TEXTAUSZUG

Schuldenkrise: Portugal steht vor dem Kollaps
"Ich glaube, es wird noch schlimmer als in Griechenland", sagt ein Banker. Jeden Tag verschwinden in Portugal über 200 Arbeitsplätze, jeden Tag geht ein neues Unternehmen pleite. Immer mehr rückt das Land ins Zentrum der Euro-Krise.
Die Fabrik der Deutschen, die der Stadt Arbeit gab, ist verlassen, alles Leben aus ihr gewichen, einzig die Deckenventilatoren drehen sich. Rotieren lautlos über dem Kopf von Fernando Castro. „Diese Stille“, sagt der 66-Jährige, „du wirst am Ende ganz verrückt.“ Jeden Tag betritt er die Fabrik zur Sicherheit durch die gleiche Tür. „Ich verliere sonst die Orientierung“, klagt er. Entlang weißer Zettel, die er in den Wochen zuvor auf Türen und Maschinen klebte, sucht er auf 50 000 Quadratmetern den Weg durch Hallen und Gänge, einem in Jahrzehnten gewachsenen Labyrinth von Bauten, Anbauten und Erweiterungen. Ein Assistent begleitet ihn, so sind sie zu zweit, sollte ein Unfall passieren. Die beiden Männer leben davon, das Lebenswerk anderer zu demontieren. Die Fabrik war bis vor kurzem die größte Schuhfertigung Portugals, eine der größten des Landes, und Fernando Castro ist ihr Abwickler. Einer, der immer dann erscheint, wenn das Hoffen vergebens war.

ZEILEN
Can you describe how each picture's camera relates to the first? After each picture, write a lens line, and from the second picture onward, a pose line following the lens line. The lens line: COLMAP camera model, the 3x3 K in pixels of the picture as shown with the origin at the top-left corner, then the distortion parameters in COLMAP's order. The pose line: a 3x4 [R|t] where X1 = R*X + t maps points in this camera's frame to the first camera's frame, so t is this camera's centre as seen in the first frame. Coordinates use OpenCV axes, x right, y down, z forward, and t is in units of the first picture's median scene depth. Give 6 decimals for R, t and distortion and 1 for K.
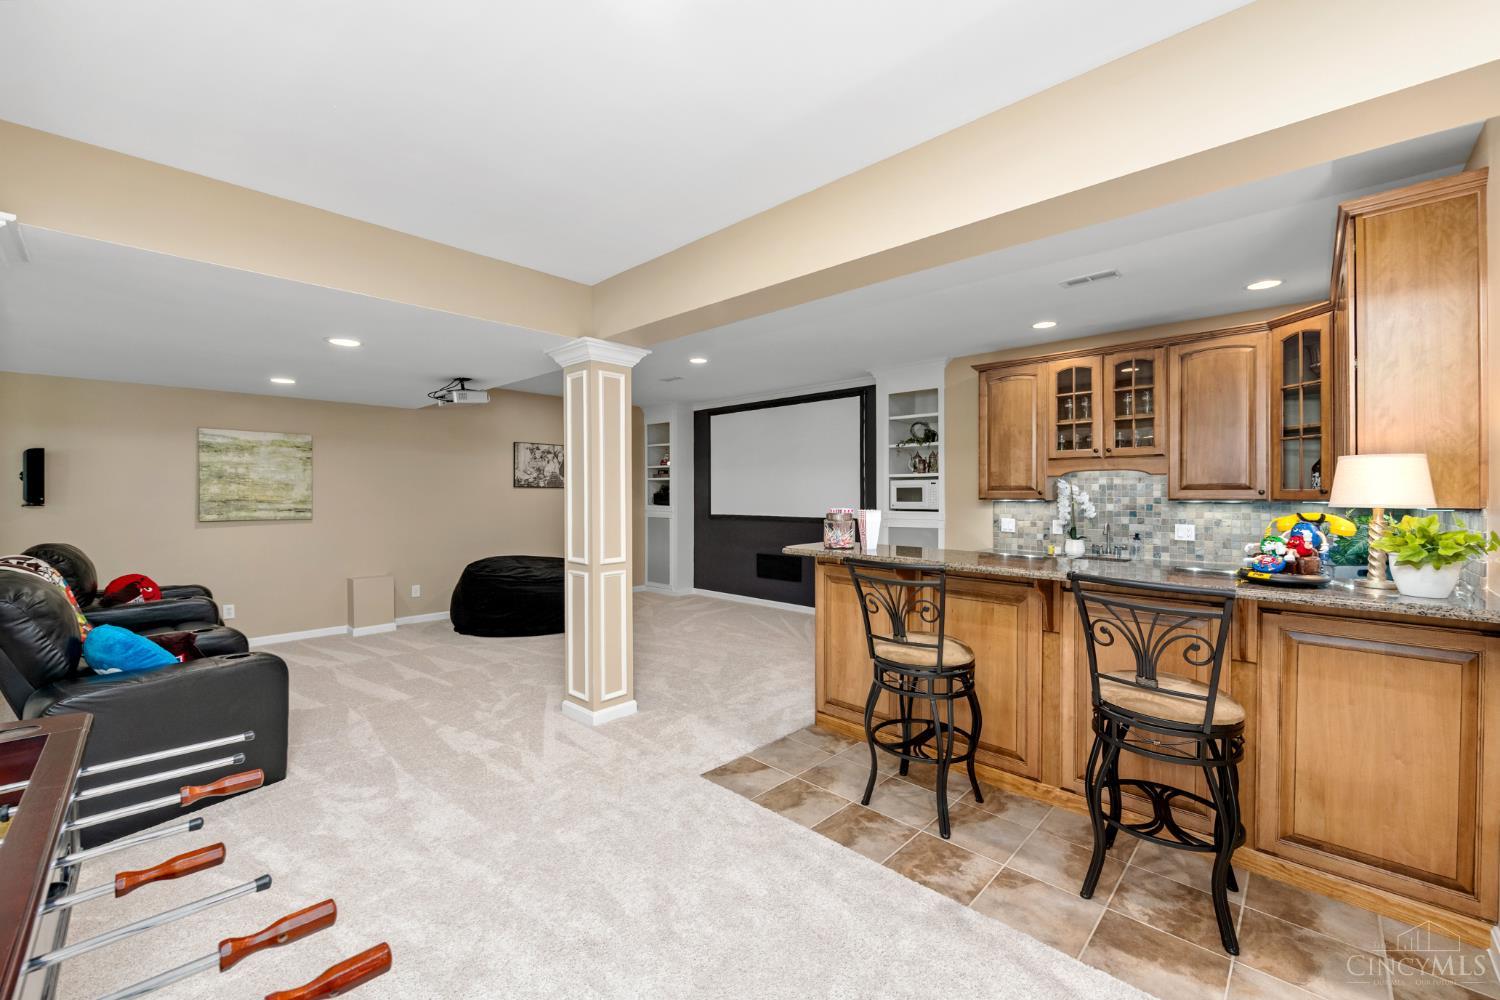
lens RADIAL K [[601.8, 0, 752.3], [0, 601.8, 498.4], [0, 0, 1]] dist [0.000727, -0.000813]
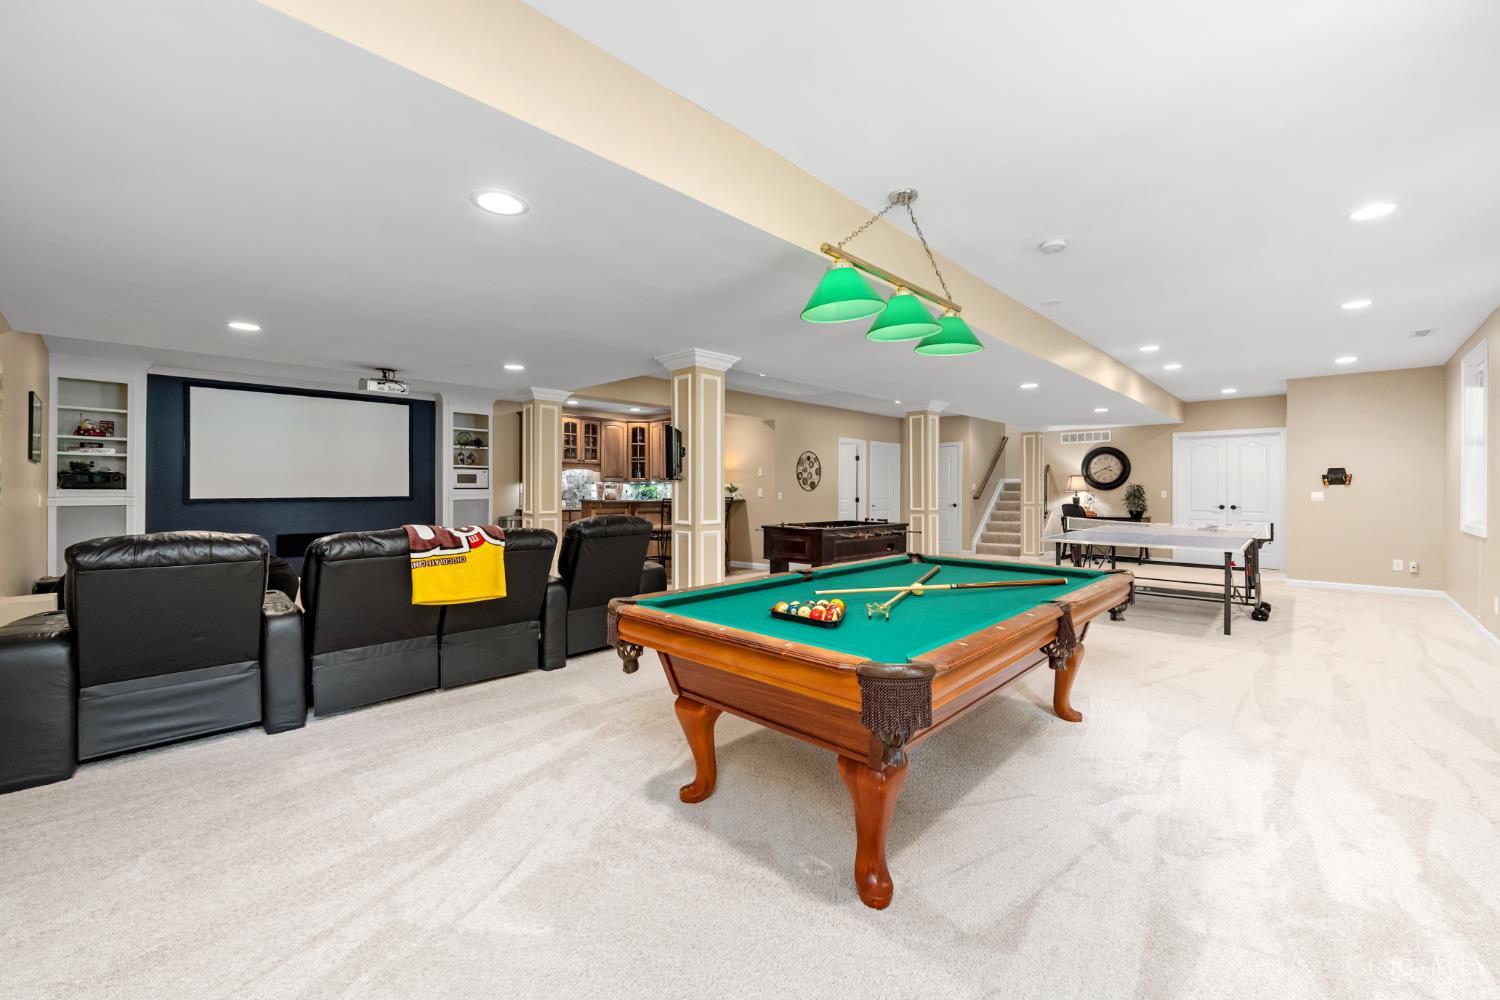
lens RADIAL K [[601.8, 0, 750.5], [0, 601.8, 484.8], [0, 0, 1]] dist [0.000727, -0.000813]
pose [[0.011291, 0.007554, 0.999908, -1.570752], [0.008308, 0.999936, -0.007648, 0.033782], [-0.999902, 0.008394, 0.011227, 0.291508]]
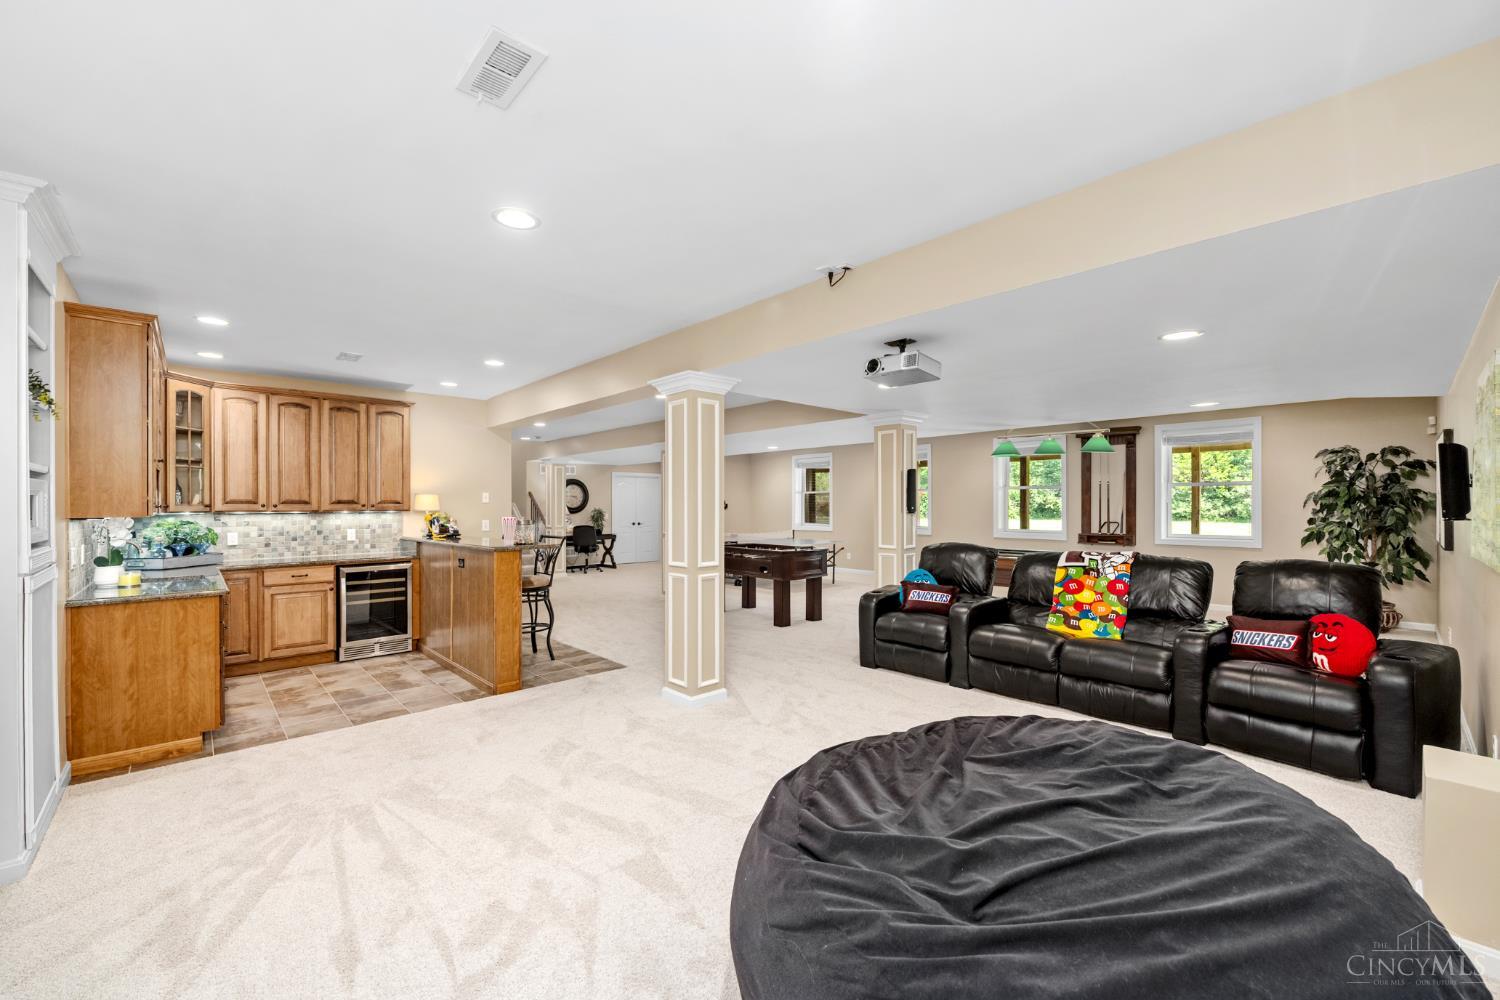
lens RADIAL K [[601.8, 0, 739.1], [0, 601.8, 504.4], [0, 0, 1]] dist [0.000727, -0.000813]
pose [[-0.996126, 0.005399, 0.087770, -0.344915], [0.006140, 0.999948, 0.008183, -0.013335], [-0.087721, 0.008690, -0.996107, 1.663948]]
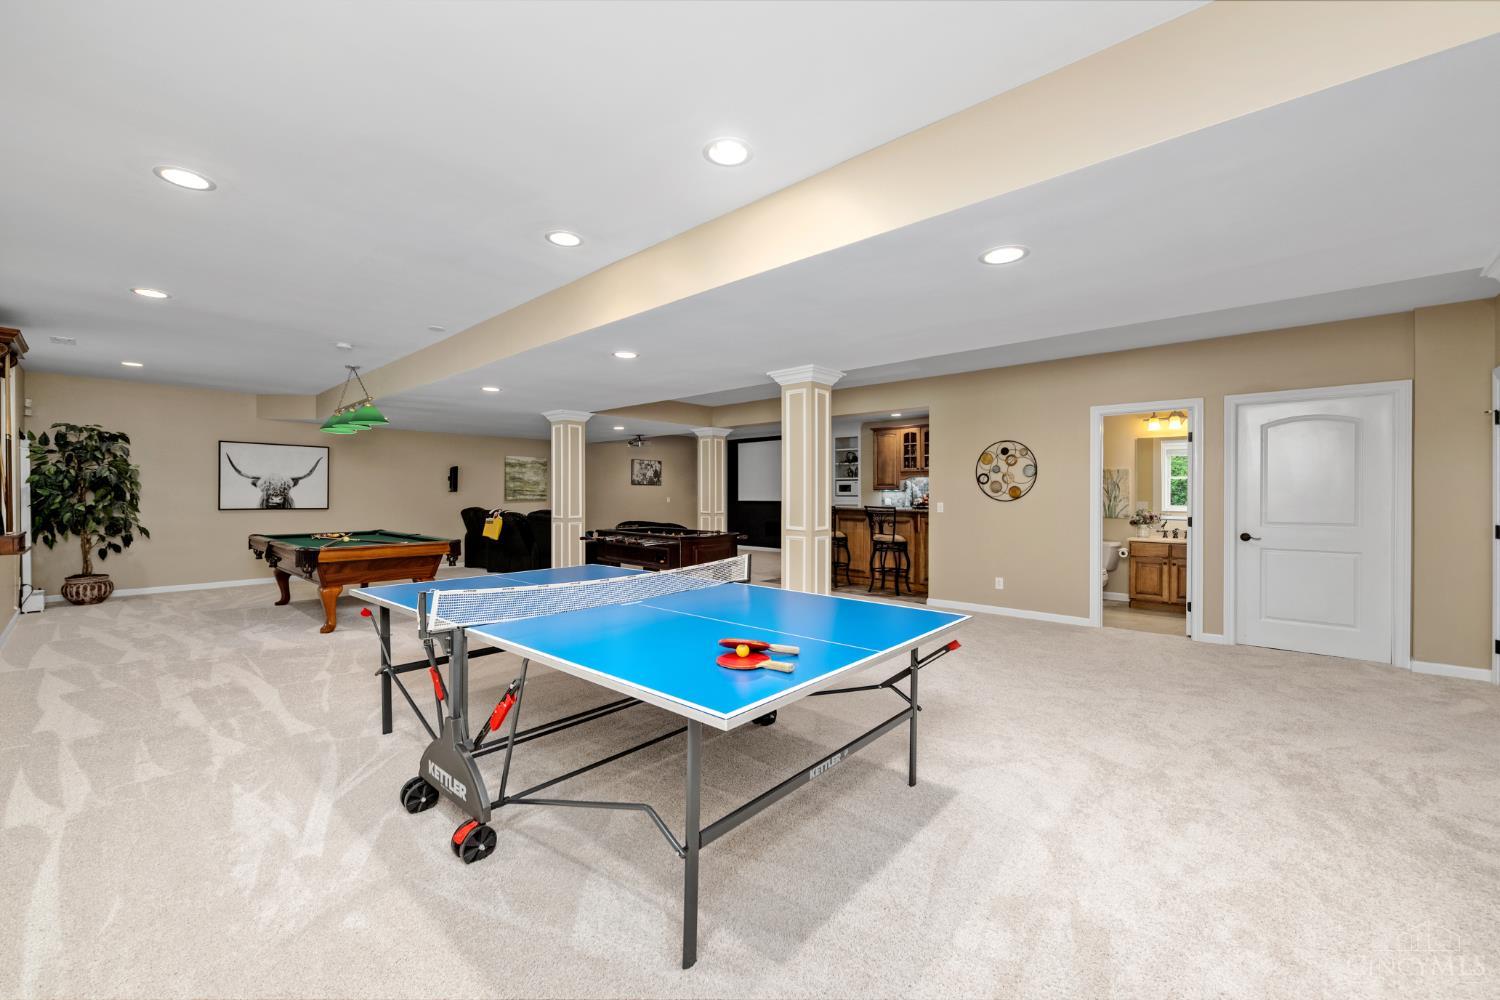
lens RADIAL K [[601.8, 0, 745.2], [0, 601.8, 496.9], [0, 0, 1]] dist [0.000727, -0.000813]
pose [[0.999882, 0.000990, 0.015345, -0.125706], [-0.000943, 0.999995, -0.003038, 0.035631], [-0.015348, 0.003023, 0.999878, -1.215817]]
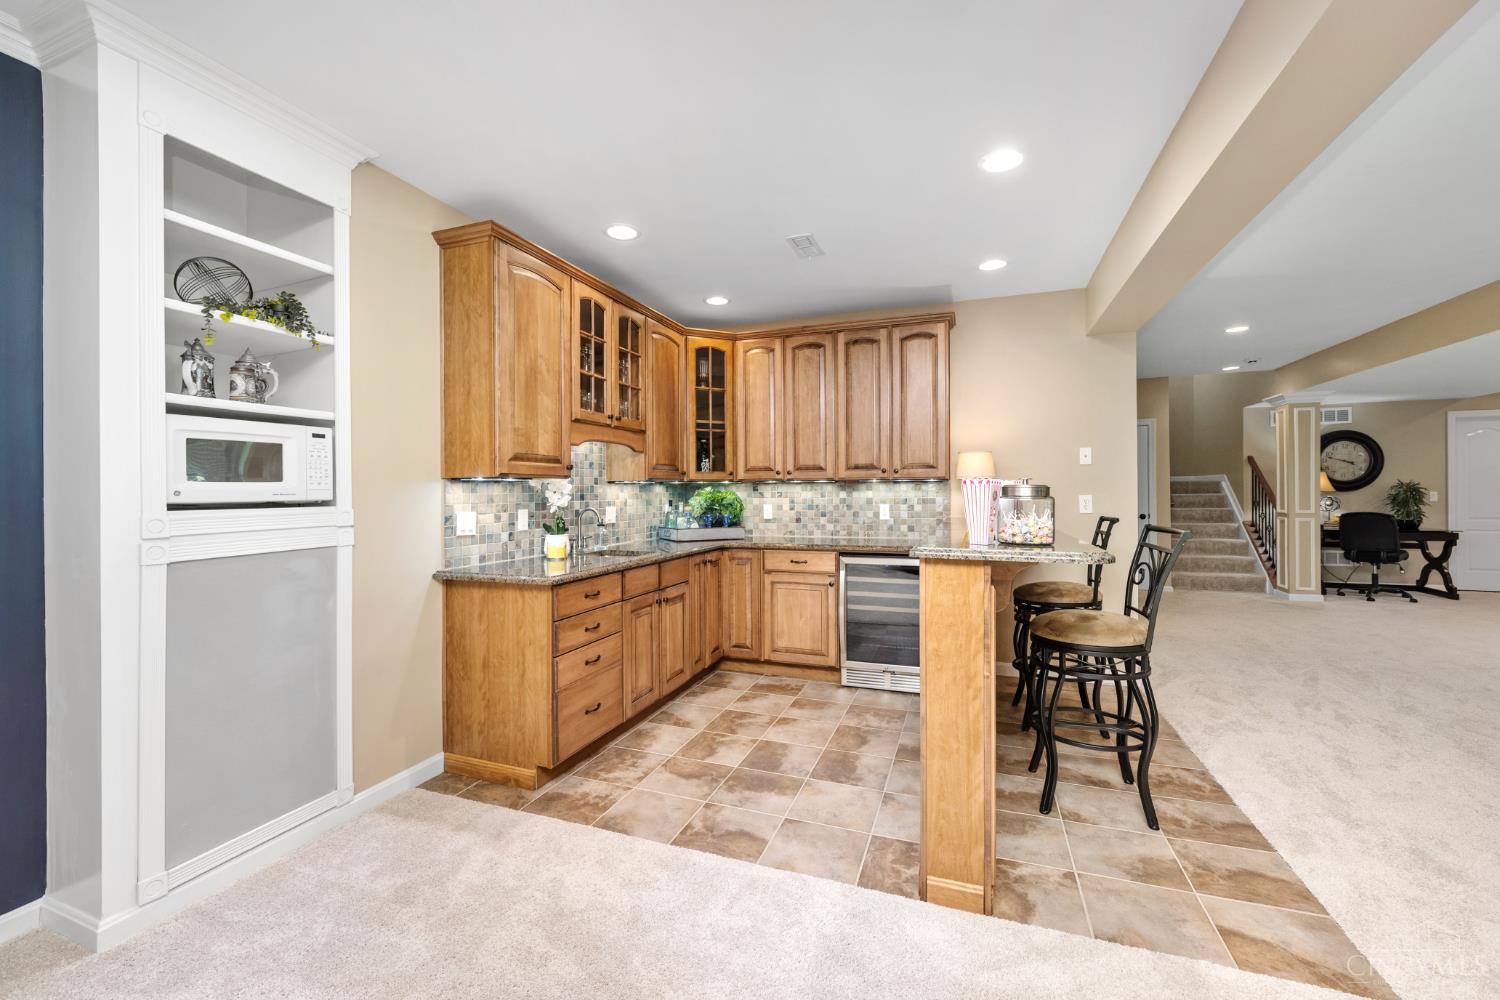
lens RADIAL K [[601.8, 0, 749.2], [0, 601.8, 487.6], [0, 0, 1]] dist [0.000727, -0.000813]
pose [[-0.380589, 0.009464, 0.924696, -0.210411], [0.015593, 0.999871, -0.003815, 0.018247], [-0.924613, 0.012967, -0.380688, 1.033270]]
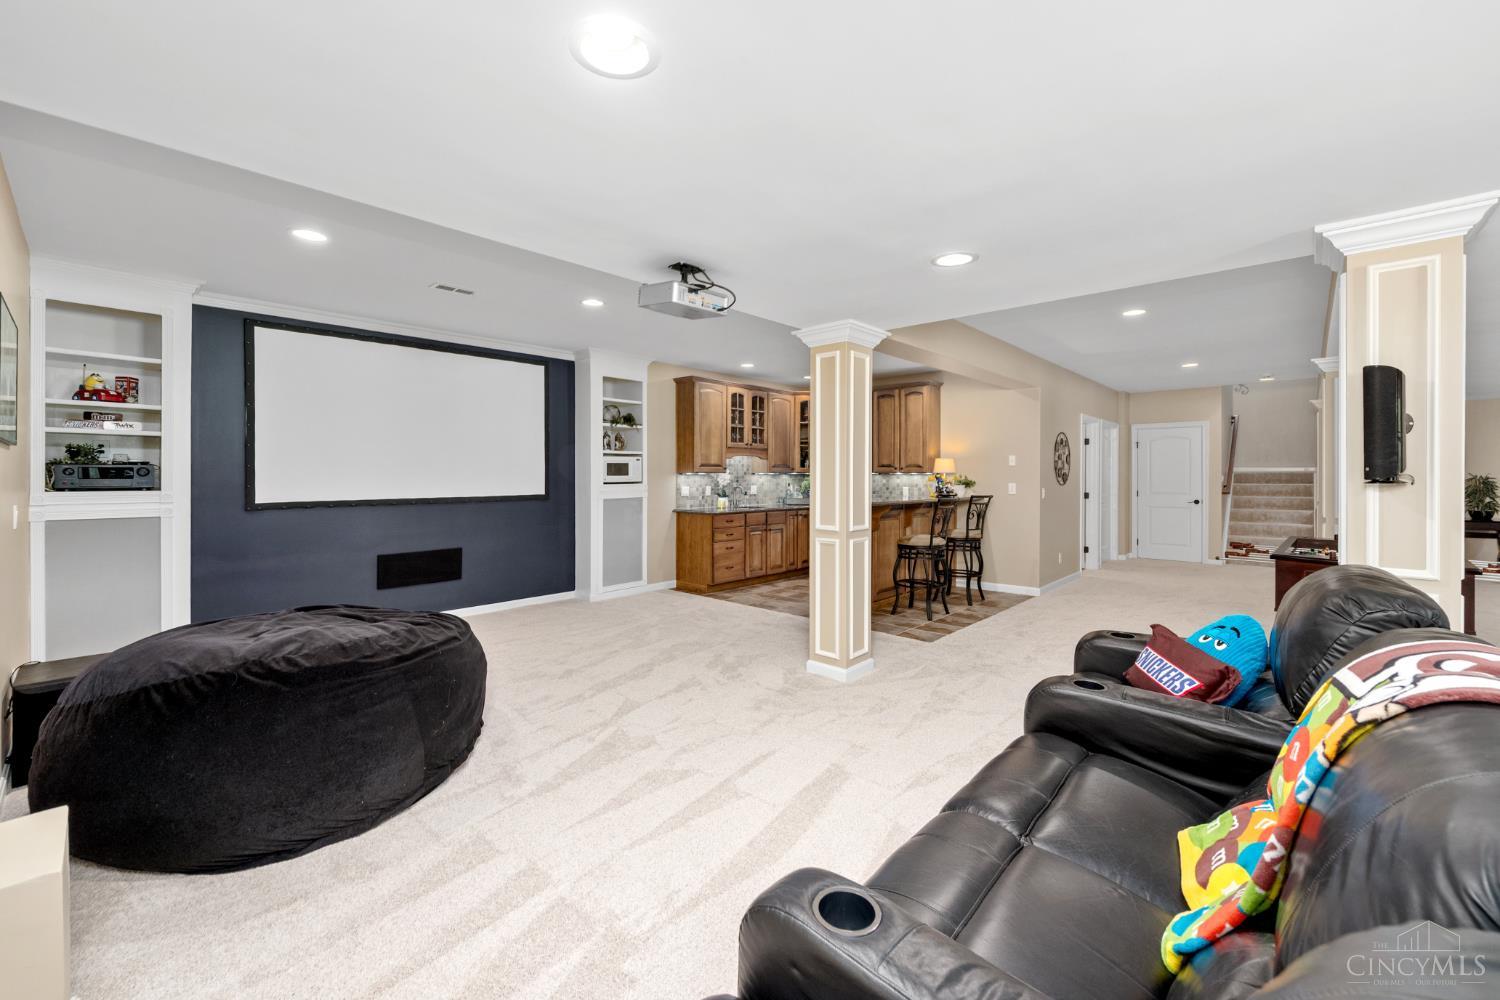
lens RADIAL K [[601.8, 0, 740.1], [0, 601.8, 471.5], [0, 0, 1]] dist [0.000727, -0.000813]
pose [[0.008619, 0.004413, 0.999953, -1.043829], [0.007845, 0.999959, -0.004481, 0.005951], [-0.999932, 0.007883, 0.008584, 0.915583]]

AUFGABEN
a - Gib den Abschnitt aus dem Textauszug über die Schuldenkrise in Portugal wörtlich wieder. Setze bei den Worten „Schuldenkrise: Portugal steht“ ein und ende nach „Zentrum der Euro-Krise.“.
b - Welche Aufgabe hat Fernando Castro laut dem Textauszug bei der verlassenen Fabrik?

LÖSUNGEN
a -
Schuldenkrise: Portugal steht vor dem Kollaps
"Ich glaube, es wird noch schlimmer als in Griechenland", sagt ein Banker. Jeden Tag verschwinden in Portugal über 200 Arbeitsplätze, jeden Tag geht ein neues Unternehmen pleite. Immer mehr rückt das Land ins Zentrum der Euro-Krise.

b - Er ist der Abwickler der Fabrik.